* _HOW TO COMPLETE THIS TASK_
Leave out the pictures and reproduce all of the data exactly.

* _COLLECTED DATA_

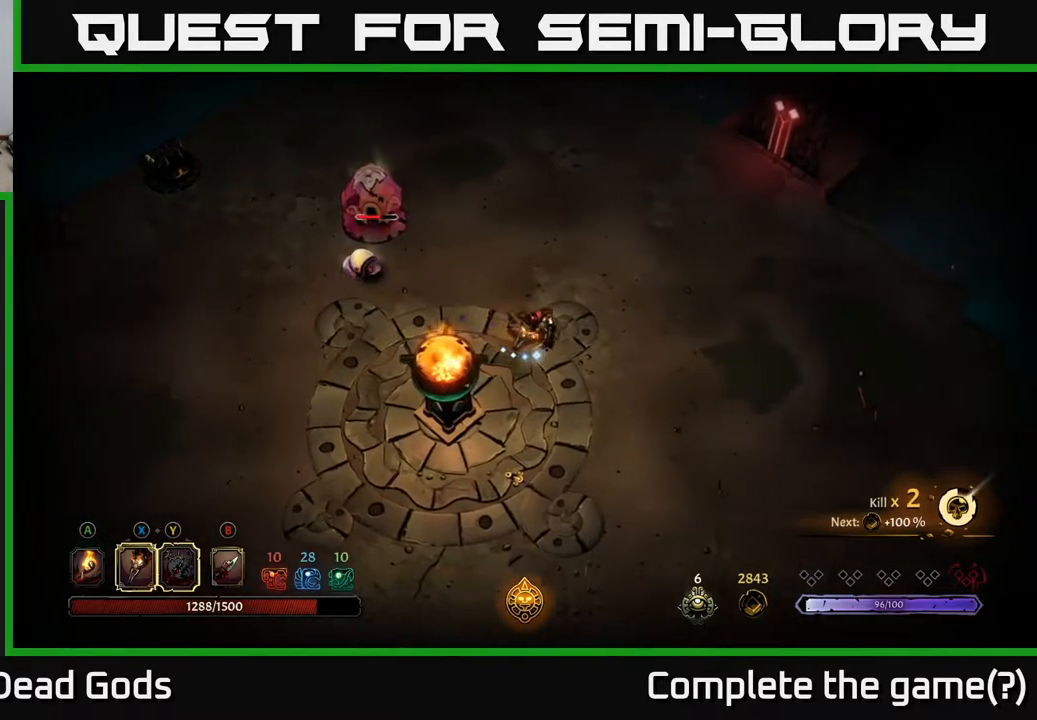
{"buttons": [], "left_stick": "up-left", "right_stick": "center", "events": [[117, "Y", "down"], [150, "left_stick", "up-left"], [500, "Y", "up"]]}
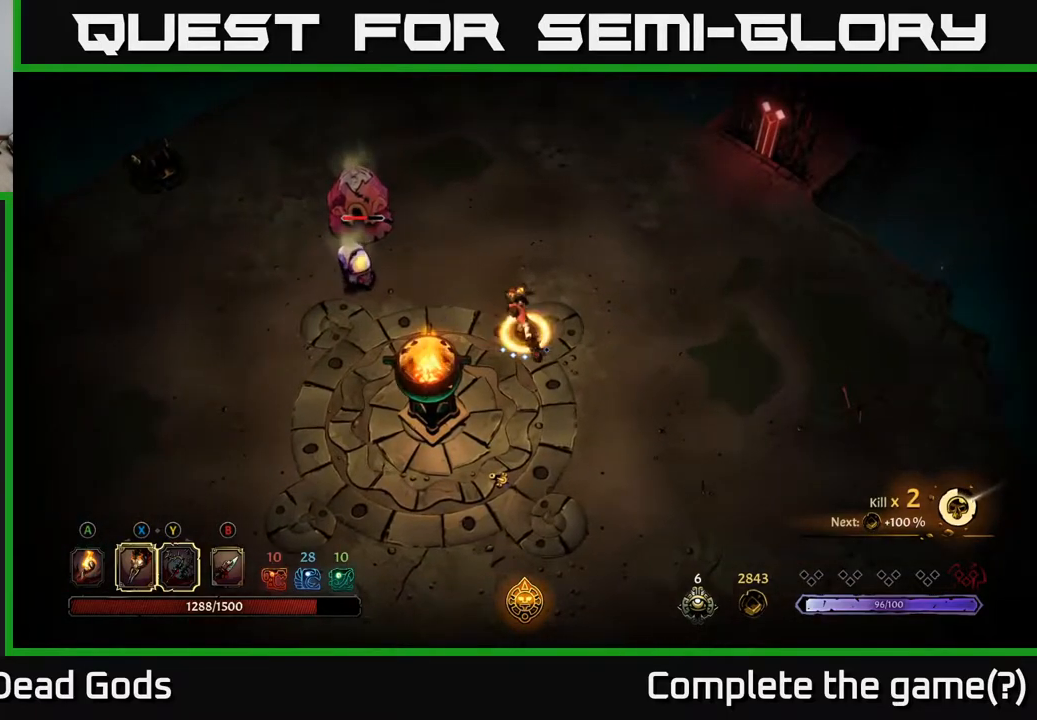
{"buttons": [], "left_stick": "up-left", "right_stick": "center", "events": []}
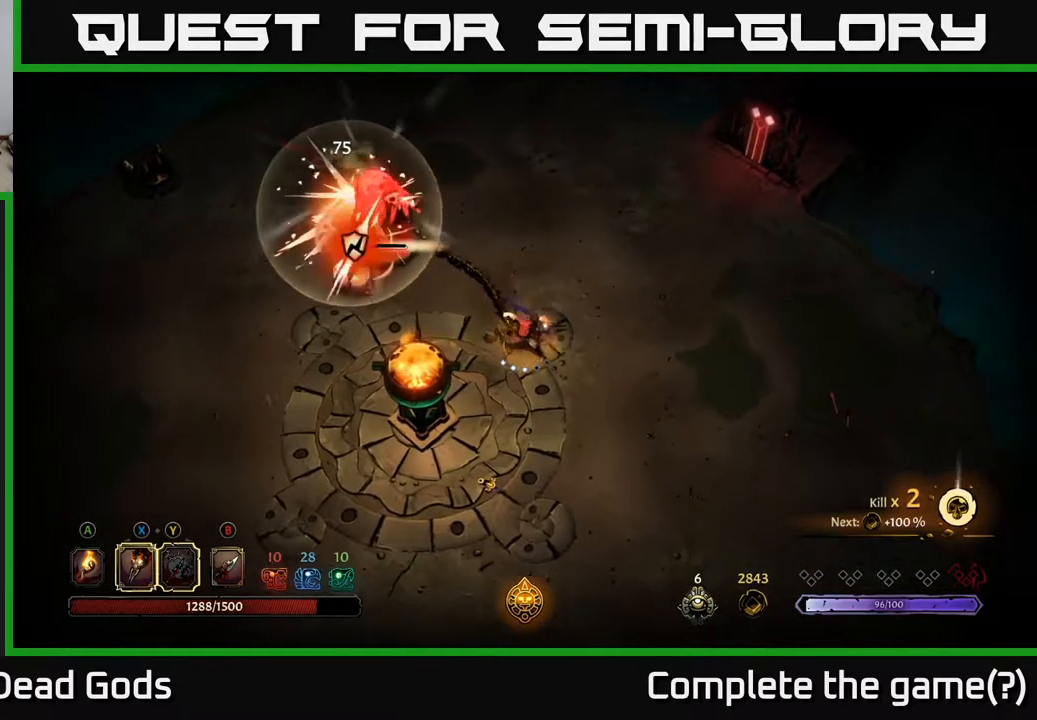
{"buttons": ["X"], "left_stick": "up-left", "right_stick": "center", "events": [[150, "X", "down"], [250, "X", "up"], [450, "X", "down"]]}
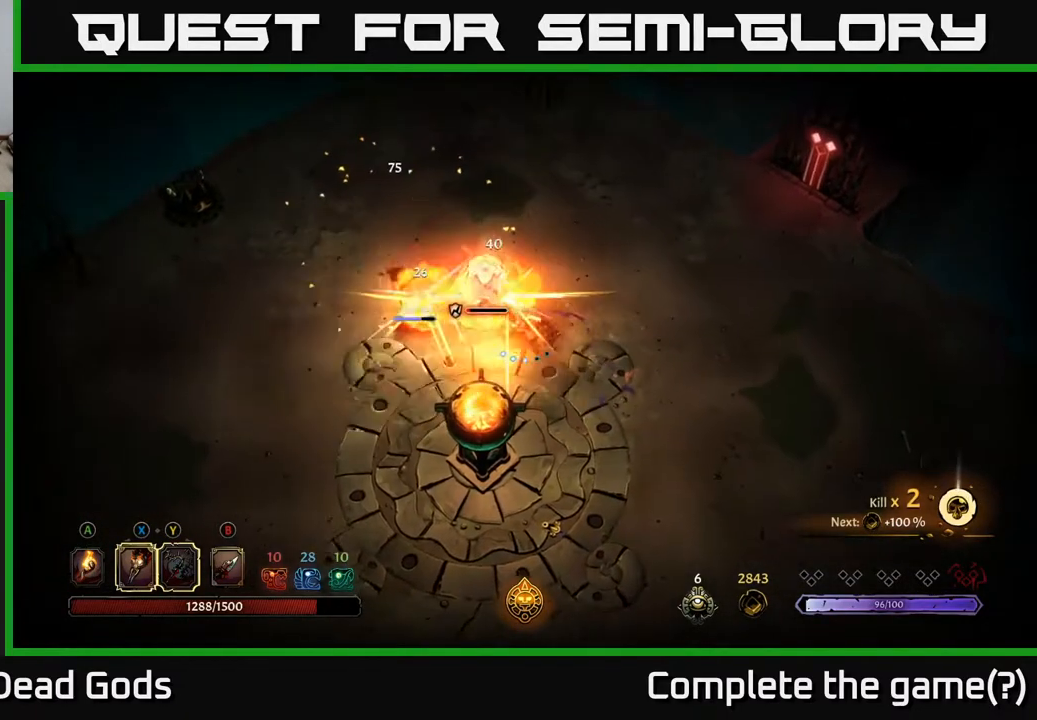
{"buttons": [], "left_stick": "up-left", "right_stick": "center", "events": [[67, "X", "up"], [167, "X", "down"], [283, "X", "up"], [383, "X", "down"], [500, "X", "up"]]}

* _EXPECTED ANSWER_
{"buttons": [], "left_stick": "up-left", "right_stick": "center", "events": [[117, "Y", "down"], [150, "left_stick", "up-left"], [500, "Y", "up"]]}
{"buttons": [], "left_stick": "up-left", "right_stick": "center", "events": []}
{"buttons": ["X"], "left_stick": "up-left", "right_stick": "center", "events": [[150, "X", "down"], [250, "X", "up"], [450, "X", "down"]]}
{"buttons": [], "left_stick": "up-left", "right_stick": "center", "events": [[67, "X", "up"], [167, "X", "down"], [283, "X", "up"], [383, "X", "down"], [500, "X", "up"]]}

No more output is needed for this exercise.